* [What is being asked] Give every line of the listing as a JSON list of strings, one string per line, omitting blank lines.

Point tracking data
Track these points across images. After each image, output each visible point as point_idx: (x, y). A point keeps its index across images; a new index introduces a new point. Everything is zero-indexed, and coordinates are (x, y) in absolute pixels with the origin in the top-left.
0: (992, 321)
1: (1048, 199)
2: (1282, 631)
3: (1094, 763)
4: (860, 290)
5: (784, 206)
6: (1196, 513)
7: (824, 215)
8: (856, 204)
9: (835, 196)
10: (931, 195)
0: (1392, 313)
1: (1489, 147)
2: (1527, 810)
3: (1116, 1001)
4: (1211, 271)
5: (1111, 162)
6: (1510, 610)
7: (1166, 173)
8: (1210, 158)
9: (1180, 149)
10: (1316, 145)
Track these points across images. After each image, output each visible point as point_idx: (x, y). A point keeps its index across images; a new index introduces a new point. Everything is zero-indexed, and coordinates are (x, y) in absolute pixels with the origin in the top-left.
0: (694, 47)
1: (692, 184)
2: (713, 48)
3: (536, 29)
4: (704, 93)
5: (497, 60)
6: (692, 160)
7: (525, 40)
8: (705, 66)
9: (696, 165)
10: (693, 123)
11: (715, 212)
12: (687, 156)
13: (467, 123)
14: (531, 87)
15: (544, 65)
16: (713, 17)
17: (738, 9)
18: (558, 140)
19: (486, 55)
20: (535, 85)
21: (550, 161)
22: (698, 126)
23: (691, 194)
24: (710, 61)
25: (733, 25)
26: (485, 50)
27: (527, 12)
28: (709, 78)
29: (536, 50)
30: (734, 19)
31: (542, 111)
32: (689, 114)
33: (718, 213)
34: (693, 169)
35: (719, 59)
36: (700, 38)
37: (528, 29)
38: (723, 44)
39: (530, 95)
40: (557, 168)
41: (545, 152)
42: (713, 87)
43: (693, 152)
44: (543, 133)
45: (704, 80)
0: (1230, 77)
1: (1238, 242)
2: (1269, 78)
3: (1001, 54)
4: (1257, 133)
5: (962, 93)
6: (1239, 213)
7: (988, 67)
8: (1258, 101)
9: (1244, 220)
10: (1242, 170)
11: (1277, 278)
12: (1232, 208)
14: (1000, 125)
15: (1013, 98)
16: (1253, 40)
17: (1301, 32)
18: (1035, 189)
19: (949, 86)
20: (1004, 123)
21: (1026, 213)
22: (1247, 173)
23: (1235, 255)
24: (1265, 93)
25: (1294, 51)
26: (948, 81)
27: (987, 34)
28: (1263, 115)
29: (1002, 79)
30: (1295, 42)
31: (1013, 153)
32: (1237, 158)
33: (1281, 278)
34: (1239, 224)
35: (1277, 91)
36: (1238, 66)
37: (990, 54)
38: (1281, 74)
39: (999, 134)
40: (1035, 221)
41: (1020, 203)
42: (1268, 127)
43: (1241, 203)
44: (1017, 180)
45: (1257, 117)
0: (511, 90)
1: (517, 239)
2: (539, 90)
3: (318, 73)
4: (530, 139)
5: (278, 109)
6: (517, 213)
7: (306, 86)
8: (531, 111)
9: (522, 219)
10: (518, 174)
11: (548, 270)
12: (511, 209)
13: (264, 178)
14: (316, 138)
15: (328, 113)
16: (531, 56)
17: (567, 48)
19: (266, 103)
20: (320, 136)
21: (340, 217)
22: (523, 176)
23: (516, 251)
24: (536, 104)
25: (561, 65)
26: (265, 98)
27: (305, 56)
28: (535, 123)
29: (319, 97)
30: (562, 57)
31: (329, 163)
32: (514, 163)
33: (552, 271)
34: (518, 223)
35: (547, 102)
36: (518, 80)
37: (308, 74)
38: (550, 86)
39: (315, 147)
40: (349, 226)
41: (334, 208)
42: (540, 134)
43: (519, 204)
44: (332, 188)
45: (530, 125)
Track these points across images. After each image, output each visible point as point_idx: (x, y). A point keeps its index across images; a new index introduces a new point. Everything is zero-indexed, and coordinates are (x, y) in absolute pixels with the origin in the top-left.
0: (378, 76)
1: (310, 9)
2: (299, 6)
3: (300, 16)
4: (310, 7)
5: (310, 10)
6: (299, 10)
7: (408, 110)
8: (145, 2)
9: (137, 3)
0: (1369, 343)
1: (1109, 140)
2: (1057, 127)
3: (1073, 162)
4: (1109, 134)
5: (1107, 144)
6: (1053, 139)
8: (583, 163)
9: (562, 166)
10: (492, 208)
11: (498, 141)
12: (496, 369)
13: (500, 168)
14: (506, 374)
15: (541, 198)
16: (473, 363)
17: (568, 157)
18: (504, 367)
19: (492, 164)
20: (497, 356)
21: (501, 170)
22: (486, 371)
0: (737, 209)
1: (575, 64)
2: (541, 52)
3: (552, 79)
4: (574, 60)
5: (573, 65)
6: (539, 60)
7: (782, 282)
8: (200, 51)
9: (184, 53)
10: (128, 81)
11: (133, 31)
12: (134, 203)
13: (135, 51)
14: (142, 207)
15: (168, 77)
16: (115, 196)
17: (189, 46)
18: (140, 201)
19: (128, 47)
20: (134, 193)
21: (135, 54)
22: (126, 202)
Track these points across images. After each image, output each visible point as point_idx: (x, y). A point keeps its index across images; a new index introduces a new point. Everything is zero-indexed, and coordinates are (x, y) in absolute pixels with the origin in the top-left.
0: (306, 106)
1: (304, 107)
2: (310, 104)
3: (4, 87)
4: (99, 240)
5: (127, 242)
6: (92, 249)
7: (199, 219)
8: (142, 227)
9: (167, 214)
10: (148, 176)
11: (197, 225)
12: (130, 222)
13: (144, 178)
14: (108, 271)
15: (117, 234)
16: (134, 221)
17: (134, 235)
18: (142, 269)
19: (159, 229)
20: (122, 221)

* [Solved problem]
[
  "Track these points across images. After each image, output each visible point as point_idx: (x, y). A point keeps its index across images; a new index introduces a new point. Everything is zero-indexed, and coordinates are (x, y) in absolute pixels with the origin in the top-left.",
  "0: (992, 321)",
  "1: (1048, 199)",
  "2: (1282, 631)",
  "3: (1094, 763)",
  "4: (860, 290)",
  "5: (784, 206)",
  "6: (1196, 513)",
  "7: (824, 215)",
  "8: (856, 204)",
  "9: (835, 196)",
  "10: (931, 195)",
  "0: (1392, 313)",
  "1: (1489, 147)",
  "2: (1527, 810)",
  "3: (1116, 1001)",
  "4: (1211, 271)",
  "5: (1111, 162)",
  "6: (1510, 610)",
  "7: (1166, 173)",
  "8: (1210, 158)",
  "9: (1180, 149)",
  "10: (1316, 145)",
  "Track these points across images. After each image, output each visible point as point_idx: (x, y). A point keeps its index across images; a new index introduces a new point. Everything is zero-indexed, and coordinates are (x, y) in absolute pixels with the origin in the top-left.",
  "0: (694, 47)",
  "1: (692, 184)",
  "2: (713, 48)",
  "3: (536, 29)",
  "4: (704, 93)",
  "5: (497, 60)",
  "6: (692, 160)",
  "7: (525, 40)",
  "8: (705, 66)",
  "9: (696, 165)",
  "10: (693, 123)",
  "11: (715, 212)",
  "12: (687, 156)",
  "13: (467, 123)",
  "14: (531, 87)",
  "15: (544, 65)",
  "16: (713, 17)",
  "17: (738, 9)",
  "18: (558, 140)",
  "19: (486, 55)",
  "20: (535, 85)",
  "21: (550, 161)",
  "22: (698, 126)",
  "23: (691, 194)",
  "24: (710, 61)",
  "25: (733, 25)",
  "26: (485, 50)",
  "27: (527, 12)",
  "28: (709, 78)",
  "29: (536, 50)",
  "30: (734, 19)",
  "31: (542, 111)",
  "32: (689, 114)",
  "33: (718, 213)",
  "34: (693, 169)",
  "35: (719, 59)",
  "36: (700, 38)",
  "37: (528, 29)",
  "38: (723, 44)",
  "39: (530, 95)",
  "40: (557, 168)",
  "41: (545, 152)",
  "42: (713, 87)",
  "43: (693, 152)",
  "44: (543, 133)",
  "45: (704, 80)",
  "0: (1230, 77)",
  "1: (1238, 242)",
  "2: (1269, 78)",
  "3: (1001, 54)",
  "4: (1257, 133)",
  "5: (962, 93)",
  "6: (1239, 213)",
  "7: (988, 67)",
  "8: (1258, 101)",
  "9: (1244, 220)",
  "10: (1242, 170)",
  "11: (1277, 278)",
  "12: (1232, 208)",
  "14: (1000, 125)",
  "15: (1013, 98)",
  "16: (1253, 40)",
  "17: (1301, 32)",
  "18: (1035, 189)",
  "19: (949, 86)",
  "20: (1004, 123)",
  "21: (1026, 213)",
  "22: (1247, 173)",
  "23: (1235, 255)",
  "24: (1265, 93)",
  "25: (1294, 51)",
  "26: (948, 81)",
  "27: (987, 34)",
  "28: (1263, 115)",
  "29: (1002, 79)",
  "30: (1295, 42)",
  "31: (1013, 153)",
  "32: (1237, 158)",
  "33: (1281, 278)",
  "34: (1239, 224)",
  "35: (1277, 91)",
  "36: (1238, 66)",
  "37: (990, 54)",
  "38: (1281, 74)",
  "39: (999, 134)",
  "40: (1035, 221)",
  "41: (1020, 203)",
  "42: (1268, 127)",
  "43: (1241, 203)",
  "44: (1017, 180)",
  "45: (1257, 117)",
  "0: (511, 90)",
  "1: (517, 239)",
  "2: (539, 90)",
  "3: (318, 73)",
  "4: (530, 139)",
  "5: (278, 109)",
  "6: (517, 213)",
  "7: (306, 86)",
  "8: (531, 111)",
  "9: (522, 219)",
  "10: (518, 174)",
  "11: (548, 270)",
  "12: (511, 209)",
  "13: (264, 178)",
  "14: (316, 138)",
  "15: (328, 113)",
  "16: (531, 56)",
  "17: (567, 48)",
  "19: (266, 103)",
  "20: (320, 136)",
  "21: (340, 217)",
  "22: (523, 176)",
  "23: (516, 251)",
  "24: (536, 104)",
  "25: (561, 65)",
  "26: (265, 98)",
  "27: (305, 56)",
  "28: (535, 123)",
  "29: (319, 97)",
  "30: (562, 57)",
  "31: (329, 163)",
  "32: (514, 163)",
  "33: (552, 271)",
  "34: (518, 223)",
  "35: (547, 102)",
  "36: (518, 80)",
  "37: (308, 74)",
  "38: (550, 86)",
  "39: (315, 147)",
  "40: (349, 226)",
  "41: (334, 208)",
  "42: (540, 134)",
  "43: (519, 204)",
  "44: (332, 188)",
  "45: (530, 125)",
  "Track these points across images. After each image, output each visible point as point_idx: (x, y). A point keeps its index across images; a new index introduces a new point. Everything is zero-indexed, and coordinates are (x, y) in absolute pixels with the origin in the top-left.",
  "0: (378, 76)",
  "1: (310, 9)",
  "2: (299, 6)",
  "3: (300, 16)",
  "4: (310, 7)",
  "5: (310, 10)",
  "6: (299, 10)",
  "7: (408, 110)",
  "8: (145, 2)",
  "9: (137, 3)",
  "0: (1369, 343)",
  "1: (1109, 140)",
  "2: (1057, 127)",
  "3: (1073, 162)",
  "4: (1109, 134)",
  "5: (1107, 144)",
  "6: (1053, 139)",
  "8: (583, 163)",
  "9: (562, 166)",
  "10: (492, 208)",
  "11: (498, 141)",
  "12: (496, 369)",
  "13: (500, 168)",
  "14: (506, 374)",
  "15: (541, 198)",
  "16: (473, 363)",
  "17: (568, 157)",
  "18: (504, 367)",
  "19: (492, 164)",
  "20: (497, 356)",
  "21: (501, 170)",
  "22: (486, 371)",
  "0: (737, 209)",
  "1: (575, 64)",
  "2: (541, 52)",
  "3: (552, 79)",
  "4: (574, 60)",
  "5: (573, 65)",
  "6: (539, 60)",
  "7: (782, 282)",
  "8: (200, 51)",
  "9: (184, 53)",
  "10: (128, 81)",
  "11: (133, 31)",
  "12: (134, 203)",
  "13: (135, 51)",
  "14: (142, 207)",
  "15: (168, 77)",
  "16: (115, 196)",
  "17: (189, 46)",
  "18: (140, 201)",
  "19: (128, 47)",
  "20: (134, 193)",
  "21: (135, 54)",
  "22: (126, 202)",
  "Track these points across images. After each image, output each visible point as point_idx: (x, y). A point keeps its index across images; a new index introduces a new point. Everything is zero-indexed, and coordinates are (x, y) in absolute pixels with the origin in the top-left.",
  "0: (306, 106)",
  "1: (304, 107)",
  "2: (310, 104)",
  "3: (4, 87)",
  "4: (99, 240)",
  "5: (127, 242)",
  "6: (92, 249)",
  "7: (199, 219)",
  "8: (142, 227)",
  "9: (167, 214)",
  "10: (148, 176)",
  "11: (197, 225)",
  "12: (130, 222)",
  "13: (144, 178)",
  "14: (108, 271)",
  "15: (117, 234)",
  "16: (134, 221)",
  "17: (134, 235)",
  "18: (142, 269)",
  "19: (159, 229)",
  "20: (122, 221)"
]